The Mauritanian President, who will be leaving office in two months, seized the opportunity to hail his country’s ties with Riyadh and Abu Dahbi.

The summit in Saudi Arabia was concluded by the signing of the final statement. 

A summit that denounced Iran’s policy

The Mecca summit was mainly devoted to the Iranian crisis and its Shiite allies in Yemen. Arab leaders condemned «Iran-backed Houthi terrorist militia actions» and the alleged «sabotage of four oil tankers off the coast of the United Arab Emirates and a drone attack on a key Saudi oil pipeline earlier this month», AP reports.
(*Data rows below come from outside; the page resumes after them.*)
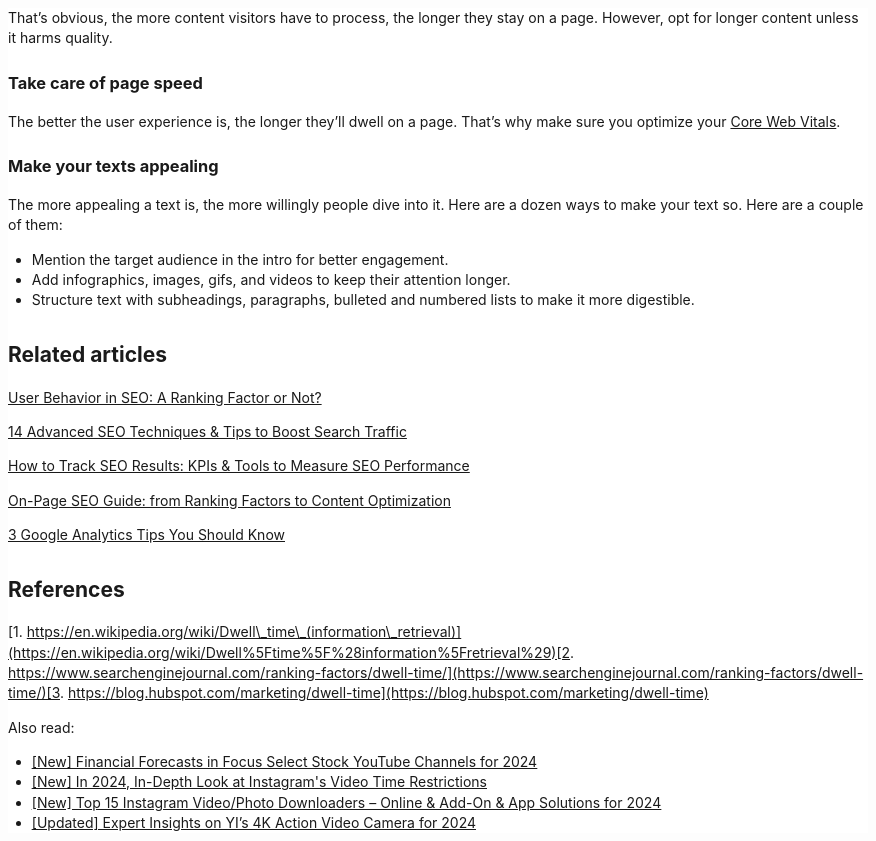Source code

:That’s obvious, the more content visitors have to process, the longer they stay on a page. However, opt for longer content unless it harms quality. 

### Take care of page speed

The better the user experience is, the longer they’ll dwell on a page. That’s why make sure you optimize your [Core Web Vitals](https://tools.techidaily.com/link-assistant/products/).

### Make your texts appealing

The more appealing a text is, the more willingly people dive into it. Here are a dozen ways to make your text so. Here are a couple of them:

* Mention the target audience in the intro for better engagement.
* Add infographics, images, gifs, and videos to keep their attention longer.
* Structure text with subheadings, paragraphs, bulleted and numbered lists to make it more digestible.

## Related articles

[User Behavior in SEO: A Ranking Factor or Not?](https://tools.techidaily.com/link-assistant/products/) 

[14 Advanced SEO Techniques & Tips to Boost Search Traffic](https://tools.techidaily.com/link-assistant/products/) 

[How to Track SEO Results: KPIs & Tools to Measure SEO Performance](https://tools.techidaily.com/link-assistant/products/) 

[On-Page SEO Guide: from Ranking Factors to Content Optimization](https://tools.techidaily.com/link-assistant/products/) 

[3 Google Analytics Tips You Should Know](https://tools.techidaily.com/link-assistant/products/) 

## References

[1. https://en.wikipedia.org/wiki/Dwell\_time\_(information\_retrieval)](https://en.wikipedia.org/wiki/Dwell%5Ftime%5F%28information%5Fretrieval%29)[2. https://www.searchenginejournal.com/ranking-factors/dwell-time/](https://www.searchenginejournal.com/ranking-factors/dwell-time/)[3. https://blog.hubspot.com/marketing/dwell-time](https://blog.hubspot.com/marketing/dwell-time)

<ins class="adsbygoogle"
     style="display:block"
     data-ad-format="autorelaxed"
     data-ad-client="ca-pub-7571918770474297"
     data-ad-slot="1223367746"></ins>

<ins class="adsbygoogle"
     style="display:block"
     data-ad-client="ca-pub-7571918770474297"
     data-ad-slot="8358498916"
     data-ad-format="auto"
     data-full-width-responsive="true"></ins>

<span class="atpl-alsoreadstyle">Also read:</span>
<div><ul>
<li><a href="https://youtube-lab.techidaily.com/inancial-forecasts-in-focus-select-stock-youtube-channels-for-2024/"><u>[New] Financial Forecasts in Focus Select Stock YouTube Channels for 2024</u></a></li>
<li><a href="https://instagram-clips.techidaily.com/new-in-2024-in-depth-look-at-instagrams-video-time-restrictions/"><u>[New] In 2024, In-Depth Look at Instagram's Video Time Restrictions</u></a></li>
<li><a href="https://instagram-video-recordings.techidaily.com/new-top-15-instagram-videophoto-downloaders-online-and-add-on-and-app-solutions-for-2024/"><u>[New] Top 15 Instagram Video/Photo Downloaders – Online & Add-On & App Solutions for 2024</u></a></li>
<li><a href="https://article-posts.techidaily.com/updated-expert-insights-on-yis-4k-action-video-camera-for-2024/"><u>[Updated] Expert Insights on YI’s 4K Action Video Camera for 2024</u></a></li>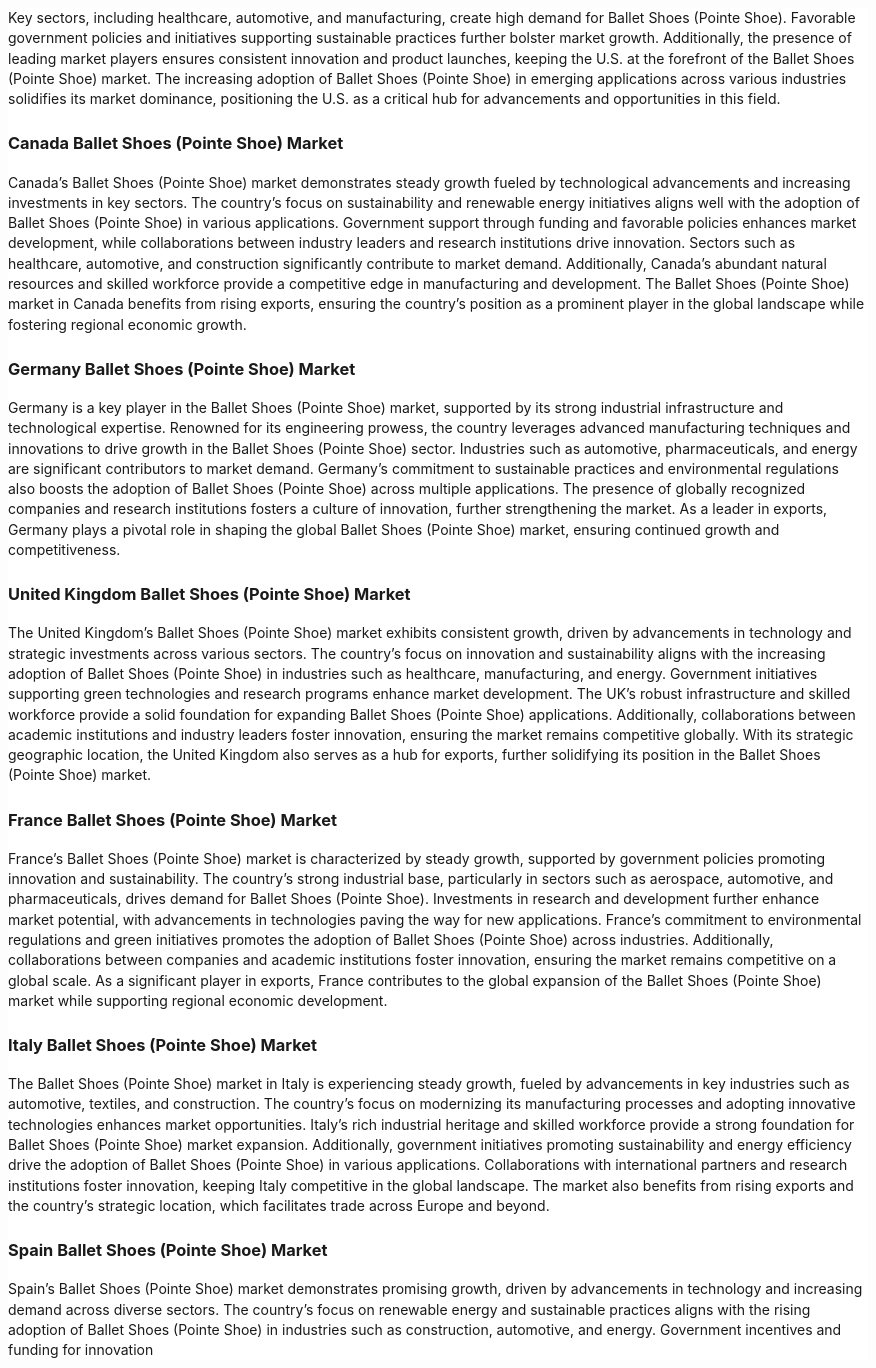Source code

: Key sectors, including healthcare, automotive, and manufacturing, create high demand for Ballet Shoes (Pointe Shoe). Favorable government policies and initiatives supporting sustainable practices further bolster market growth. Additionally, the presence of leading market players ensures consistent innovation and product launches, keeping the U.S. at the forefront of the Ballet Shoes (Pointe Shoe) market. The increasing adoption of Ballet Shoes (Pointe Shoe) in emerging applications across various industries solidifies its market dominance, positioning the U.S. as a critical hub for advancements and opportunities in this field.</p><h3>Canada Ballet Shoes (Pointe Shoe) Market</h3><p>Canada&rsquo;s Ballet Shoes (Pointe Shoe) market demonstrates steady growth fueled by technological advancements and increasing investments in key sectors. The country&rsquo;s focus on sustainability and renewable energy initiatives aligns well with the adoption of Ballet Shoes (Pointe Shoe) in various applications. Government support through funding and favorable policies enhances market development, while collaborations between industry leaders and research institutions drive innovation. Sectors such as healthcare, automotive, and construction significantly contribute to market demand. Additionally, Canada&rsquo;s abundant natural resources and skilled workforce provide a competitive edge in manufacturing and development. The Ballet Shoes (Pointe Shoe) market in Canada benefits from rising exports, ensuring the country&rsquo;s position as a prominent player in the global landscape while fostering regional economic growth.</p><h3>Germany Ballet Shoes (Pointe Shoe) Market</h3><p>Germany is a key player in the Ballet Shoes (Pointe Shoe) market, supported by its strong industrial infrastructure and technological expertise. Renowned for its engineering prowess, the country leverages advanced manufacturing techniques and innovations to drive growth in the Ballet Shoes (Pointe Shoe) sector. Industries such as automotive, pharmaceuticals, and energy are significant contributors to market demand. Germany&rsquo;s commitment to sustainable practices and environmental regulations also boosts the adoption of Ballet Shoes (Pointe Shoe) across multiple applications. The presence of globally recognized companies and research institutions fosters a culture of innovation, further strengthening the market. As a leader in exports, Germany plays a pivotal role in shaping the global Ballet Shoes (Pointe Shoe) market, ensuring continued growth and competitiveness.</p><h3>United Kingdom Ballet Shoes (Pointe Shoe) Market</h3><p>The United Kingdom&rsquo;s Ballet Shoes (Pointe Shoe) market exhibits consistent growth, driven by advancements in technology and strategic investments across various sectors. The country&rsquo;s focus on innovation and sustainability aligns with the increasing adoption of Ballet Shoes (Pointe Shoe) in industries such as healthcare, manufacturing, and energy. Government initiatives supporting green technologies and research programs enhance market development. The UK&rsquo;s robust infrastructure and skilled workforce provide a solid foundation for expanding Ballet Shoes (Pointe Shoe) applications. Additionally, collaborations between academic institutions and industry leaders foster innovation, ensuring the market remains competitive globally. With its strategic geographic location, the United Kingdom also serves as a hub for exports, further solidifying its position in the Ballet Shoes (Pointe Shoe) market.</p><h3>France Ballet Shoes (Pointe Shoe) Market</h3><p>France&rsquo;s Ballet Shoes (Pointe Shoe) market is characterized by steady growth, supported by government policies promoting innovation and sustainability. The country&rsquo;s strong industrial base, particularly in sectors such as aerospace, automotive, and pharmaceuticals, drives demand for Ballet Shoes (Pointe Shoe). Investments in research and development further enhance market potential, with advancements in technologies paving the way for new applications. France&rsquo;s commitment to environmental regulations and green initiatives promotes the adoption of Ballet Shoes (Pointe Shoe) across industries. Additionally, collaborations between companies and academic institutions foster innovation, ensuring the market remains competitive on a global scale. As a significant player in exports, France contributes to the global expansion of the Ballet Shoes (Pointe Shoe) market while supporting regional economic development.</p><h3>Italy Ballet Shoes (Pointe Shoe) Market</h3><p>The Ballet Shoes (Pointe Shoe) market in Italy is experiencing steady growth, fueled by advancements in key industries such as automotive, textiles, and construction. The country&rsquo;s focus on modernizing its manufacturing processes and adopting innovative technologies enhances market opportunities. Italy&rsquo;s rich industrial heritage and skilled workforce provide a strong foundation for Ballet Shoes (Pointe Shoe) market expansion. Additionally, government initiatives promoting sustainability and energy efficiency drive the adoption of Ballet Shoes (Pointe Shoe) in various applications. Collaborations with international partners and research institutions foster innovation, keeping Italy competitive in the global landscape. The market also benefits from rising exports and the country&rsquo;s strategic location, which facilitates trade across Europe and beyond.</p><h3>Spain Ballet Shoes (Pointe Shoe) Market</h3><p>Spain&rsquo;s Ballet Shoes (Pointe Shoe) market demonstrates promising growth, driven by advancements in technology and increasing demand across diverse sectors. The country&rsquo;s focus on renewable energy and sustainable practices aligns with the rising adoption of Ballet Shoes (Pointe Shoe) in industries such as construction, automotive, and energy. Government incentives and funding for innovation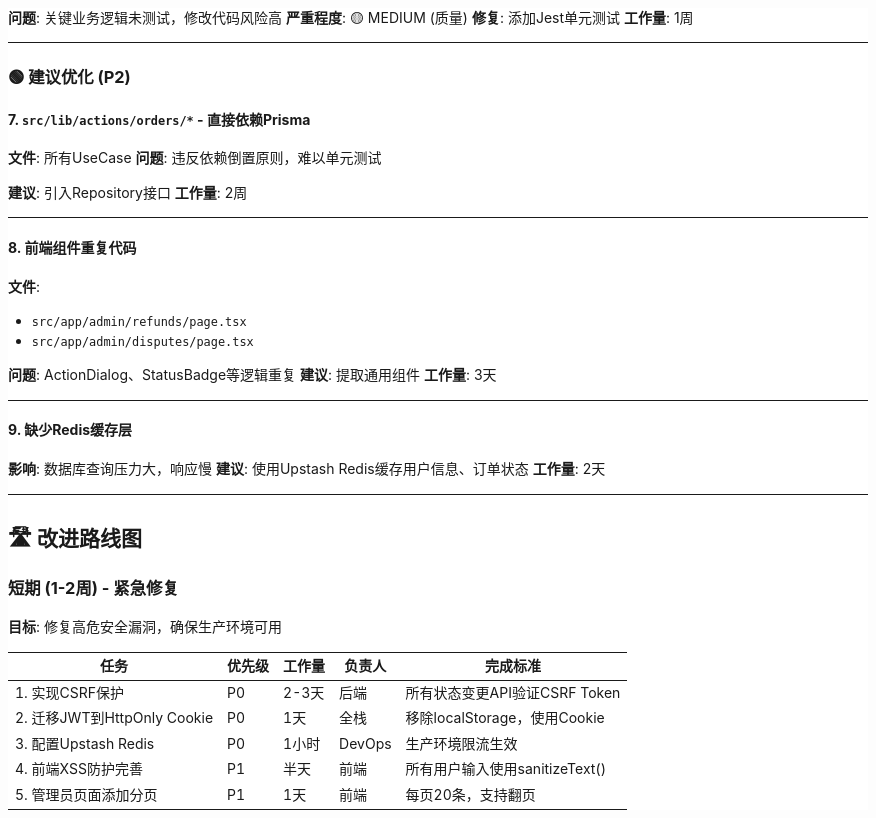 **问题**: 关键业务逻辑未测试，修改代码风险高
**严重程度**: 🟡 MEDIUM (质量)
**修复**: 添加Jest单元测试
**工作量**: 1周

---

### 🟢 建议优化 (P2)

#### 7. `src/lib/actions/orders/*` - 直接依赖Prisma
**文件**: 所有UseCase
**问题**: 违反依赖倒置原则，难以单元测试

**建议**: 引入Repository接口
**工作量**: 2周

---

#### 8. 前端组件重复代码
**文件**:
- `src/app/admin/refunds/page.tsx`
- `src/app/admin/disputes/page.tsx`

**问题**: ActionDialog、StatusBadge等逻辑重复
**建议**: 提取通用组件
**工作量**: 3天

---

#### 9. 缺少Redis缓存层
**影响**: 数据库查询压力大，响应慢
**建议**: 使用Upstash Redis缓存用户信息、订单状态
**工作量**: 2天

---

## 🛣️ 改进路线图

### 短期 (1-2周) - 紧急修复

**目标**: 修复高危安全漏洞，确保生产环境可用

| 任务 | 优先级 | 工作量 | 负责人 | 完成标准 |
|------|-------|--------|--------|---------|
| 1. 实现CSRF保护 | P0 | 2-3天 | 后端 | 所有状态变更API验证CSRF Token |
| 2. 迁移JWT到HttpOnly Cookie | P0 | 1天 | 全栈 | 移除localStorage，使用Cookie |
| 3. 配置Upstash Redis | P0 | 1小时 | DevOps | 生产环境限流生效 |
| 4. 前端XSS防护完善 | P1 | 半天 | 前端 | 所有用户输入使用sanitizeText() |
| 5. 管理员页面添加分页 | P1 | 1天 | 前端 | 每页20条，支持翻页 |
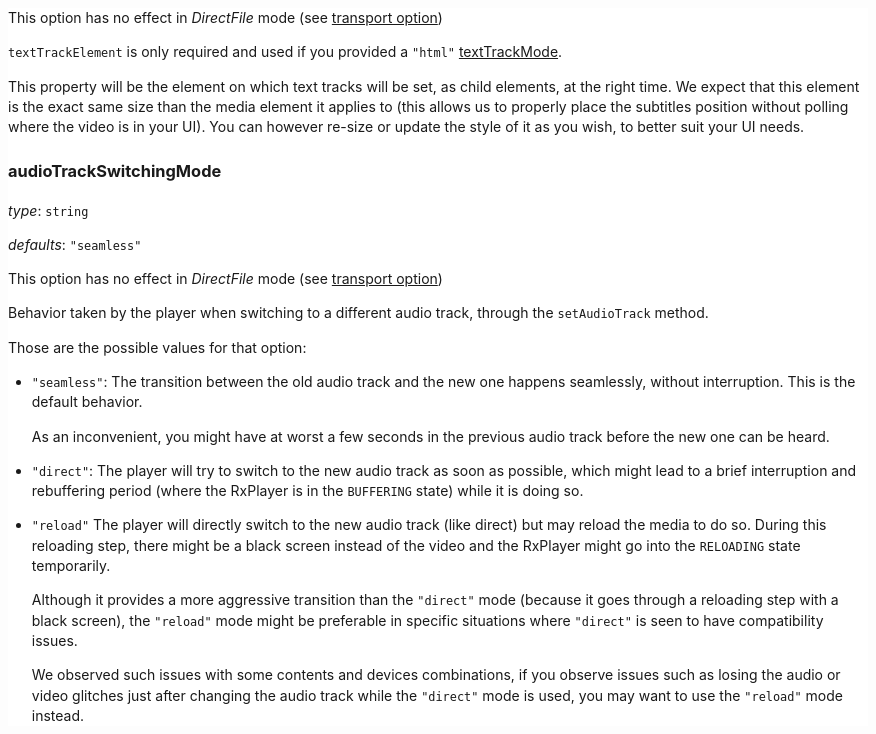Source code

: <div class="warning">
This option has no effect in <i>DirectFile</i> mode (see <a href="#transport">
transport option</a>)
</div>

`textTrackElement` is only required and used if you provided a `"html"`
[textTrackMode](#texttrackmode).

This property will be the element on which text tracks will be set, as child
elements, at the right time. We expect that this element is the exact same size
than the media element it applies to (this allows us to properly place the
subtitles position without polling where the video is in your UI).
You can however re-size or update the style of it as you wish, to better suit
your UI needs.

### audioTrackSwitchingMode

_type_: `string`

_defaults_: `"seamless"`

<div class="warning">
This option has no effect in <i>DirectFile</i> mode (see <a href="#transport">
transport option</a>)
</div>

Behavior taken by the player when switching to a different audio track, through
the `setAudioTrack` method.

Those are the possible values for that option:

- `"seamless"`: The transition between the old audio track and the new one
  happens seamlessly, without interruption.
  This is the default behavior.

  As an inconvenient, you might have at worst a few seconds in the previous
  audio track before the new one can be heard.

- `"direct"`: The player will try to switch to the new audio track as soon
  as possible, which might lead to a brief interruption and rebuffering period
  (where the RxPlayer is in the `BUFFERING` state) while it is doing so.

- `"reload"` The player will directly switch to the new audio track (like
  direct) but may reload the media to do so.
  During this reloading step, there might be a black screen instead of the
  video and the RxPlayer might go into the `RELOADING` state temporarily.

  Although it provides a more aggressive transition than the `"direct"` mode
  (because it goes through a reloading step with a black screen), the
  `"reload"` mode might be preferable in specific situations where `"direct"`
  is seen to have compatibility issues.

  We observed such issues with some contents and devices combinations, if you
  observe issues such as losing the audio or video glitches just after changing
  the audio track while the `"direct"` mode is used, you may want to use the
  `"reload"` mode instead.
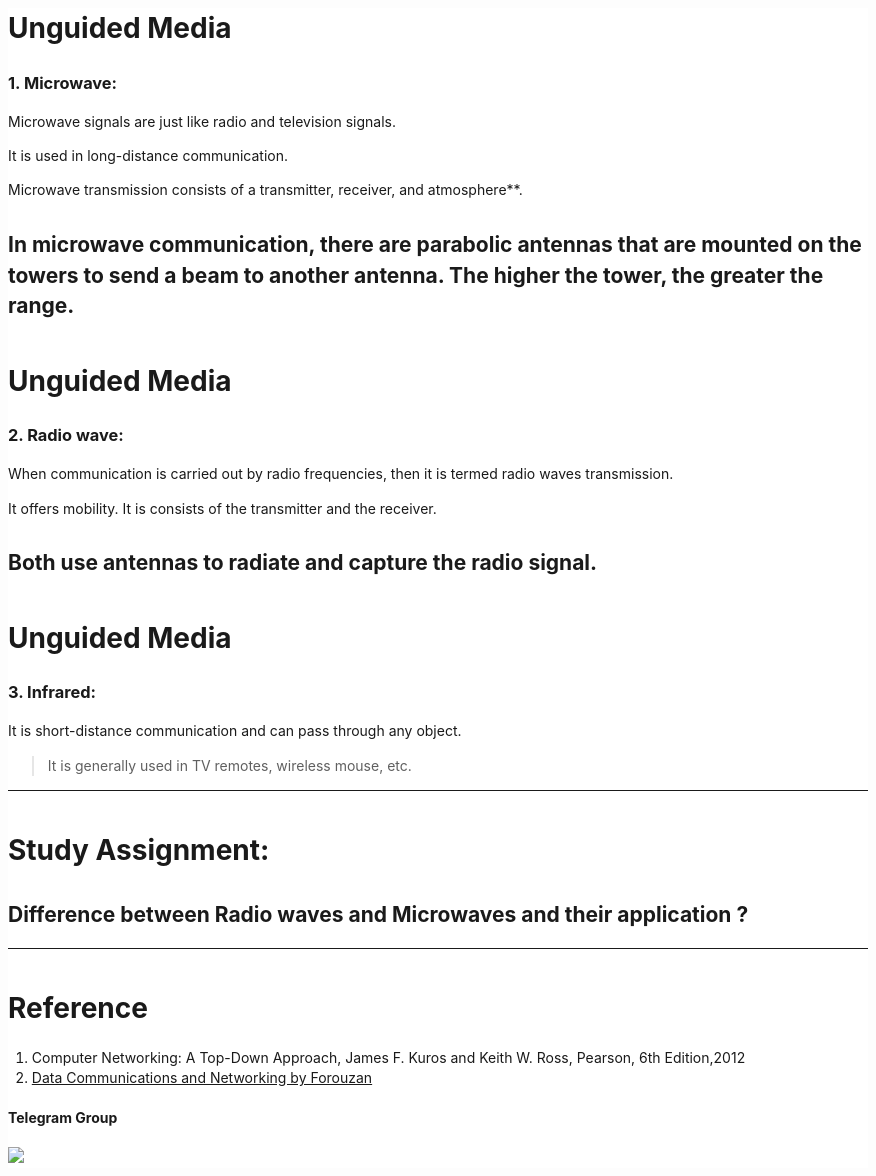 # Unguided Media

### 1. Microwave:

Microwave signals are just like radio and television signals. 

It is used in long-distance communication. 

Microwave transmission consists of a transmitter, receiver, and atmosphere**. 

In microwave communication, there are parabolic antennas that are mounted on the towers to send a beam to another antenna. The higher the tower, the greater the range.
---

# Unguided Media

### 2. Radio wave:

When communication is carried out by radio frequencies, then it is termed radio waves transmission. 

It offers mobility. It is consists of the transmitter and the receiver. 

Both use antennas to radiate and capture the radio signal.
---

# Unguided Media

### 3. Infrared:

It is short-distance communication and can pass through any object. 
> It is generally used in TV remotes, wireless mouse, etc.

---

# Study Assignment:

## Difference between Radio waves and Microwaves and their application ?

---

# Reference

1. Computer Networking: A Top-Down Approach, James F. Kuros and Keith W. Ross, Pearson, 6th Edition,2012
1. [Data Communications and Networking by Forouzan]()

#### Telegram Group

![](./telegramGroup.jpg)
In this final statement, Arab leaders backed «the right of Saudi Arabia and the U.A.E. to defend their interests in the face of the attacks».

«Iran should respect the sovereignty of Arab states and stop interfering in the affairs of countries, which is threatening security and stability in the region», the leaders said in the same statement, read by Arab League Secretary-General Ahmed Aboul Gheit.

Iraq was the only attendee that refused to sign the summit’s final statement, rejecting its content. Moreover, Iraqi President said, during the meeting, that «Iran is a Muslim country and neighbor», adding : «We do not hope for its security to be targeted since we are sharing 1,400 kilometers (870 miles) of border and a number of relations».

It is worth mentioning that King Mohammed VI was not the only Arab leader that did not attend the summit. In fact, the Algerian interim president, the head of Libya’s National Accord government, the Emir of Qatar, the Lebanese President and the Sultan of Oman did not make it to the Arab League summit.